The data involved two periods of geodetic glacier mass storage change of Naimona’Nyi glaciers in the western of Himalaya from 1974-2013 (unit: m w.e. a-1). It is stored in the ESRI vector polygon format. The data sets are composed of two periods of glacier surface elevation difference between 1974-2000 and 2000-2013, i.e. DHSRTM2000-DEM1974（DH2000-1974）、DHTanDEM2013-SRTM2000（DH2013-2000）. DH2000-1974 was surface elevation change between SRTM2000 and DEM1974, i.e. the earlier historical DEM (DEM1974, spatial resolution 25m) was derived from 1:50,000 topographic maps in October 1974(DEM1974,spatial resolution 25m). The uncertainty in the ice free areas of DH2000-1974 was ±0.13 m a-1. The surface elevation difference between 2000-2013 (DH2000-2013, by DinSAR techniques from SRTM DEM2000 and TSX/TDX data on Oct.17th in 2013) The uncertainty in the ice free areas of DH2013-2000 was ±0.04 m a-1. Glacier-averaged annual mass balance change (m w.e.a-1) was averaged annually for each glacier, which was calculated by DH2000-1974/DH2013-2000, glacier coverage area and ice density of 850 ± 60 kg m−3. The attribute data includes Glacier area by Shape_Area (m2), EC74_00, EC00_13, i.e. Glacier-averaged surface elevation change in 1974-2000 and 2000-2013(m a-1), MB74_00, MB00_13 i.e.

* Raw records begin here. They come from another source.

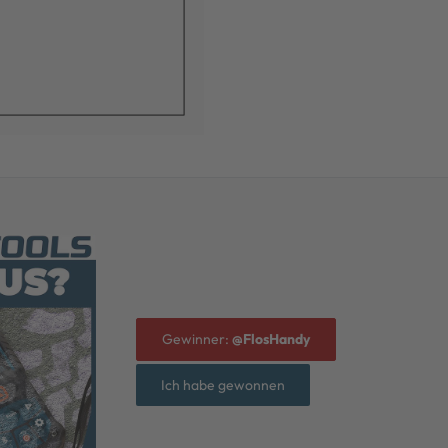
Gewinner:
@FlosHandy
Ich habe gewonnen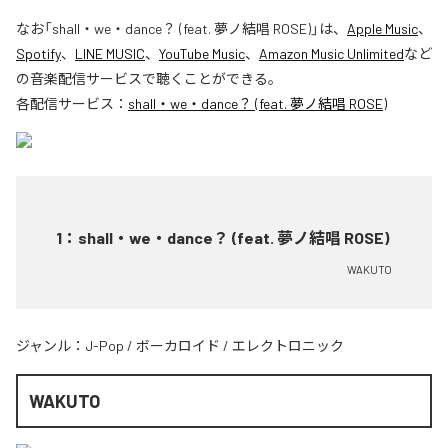
なお「
shall・we・dance？ (feat. 夢ノ結唱 ROSE)
」は、
Apple Music
、
Spotify
、
LINE MUSIC
、
YouTube Music
、
Amazon Music Unlimited
など
の音楽配信サービスで聴くことができる。
各配信サービス：
shall・we・dance？ (feat. 夢ノ結唱 ROSE)
1
：
shall・we・dance？ (feat. 夢ノ結唱 ROSE)
WAKUTO
ジャンル：
J-Pop
/
ボーカロイド
/
エレクトロニック
WAKUTO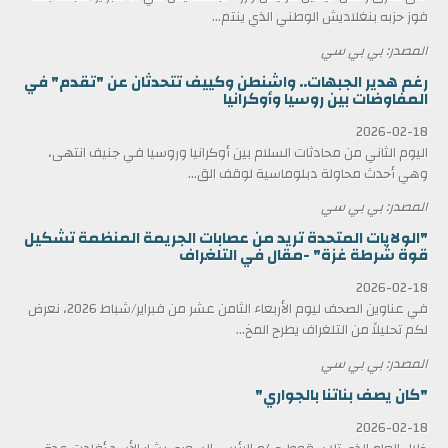
فوز حزبه بنغلاديش الوطني الذي ينتم...
المصدر: بي بي سي
رغم هدير الجبهات.. واشنطن وكييف تتحدثان عن "تقدم" في
المفاوضات بين روسيا وأوكرانيا
2026-02-18
اليوم الثاني من محادثات السلام بين أوكرانيا وروسيا في جنيف انتهى،
وهي أحدث محاولة دبلوماسية لوقف الق...
المصدر: بي بي سي
"الولايات المتحدة تريد من عصابات الجريمة المنظمة تشكيل
قوة شرطة غزة" -مقال في التلغراف
2026-02-18
في عناوين الصحف ليوم الأربعاء الثامن عشر من فبراير/شباط 2026، نعرض
لكم تحليلاً من التلغراف يطرح المخ...
المصدر: بي بي سي
"كان يصف بناتنا بالجواري"
2026-02-18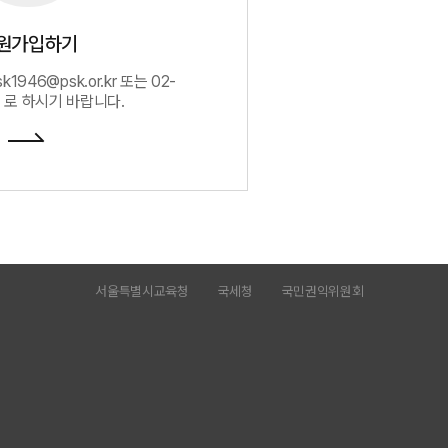
원가입하기
1946@psk.or.kr 또는 02-
7 로 하시기 바랍니다.
서울특별시교육청
국세청
국민권익위원회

Glacier-averaged annual mass balance in 1974-2000 and 2000-2013 (m w.e.a-1), and MC74_00, MC00_13, Glacier-averaged annual mass change in 1974-2000 and 2000-2013 (m3 w.e.a-1), Uncerty_MB, is the uncertainty of glacier-averaged annual mass balance（m w.e. a-1）， Uncerty_MC, is the Maximum uncertainty of glacier-averaged annual mass change（m3 w.e. a-1）. The data sets could be used for glacier change, hydrological and climate change studies in the Himalayas and High Mountain Asia.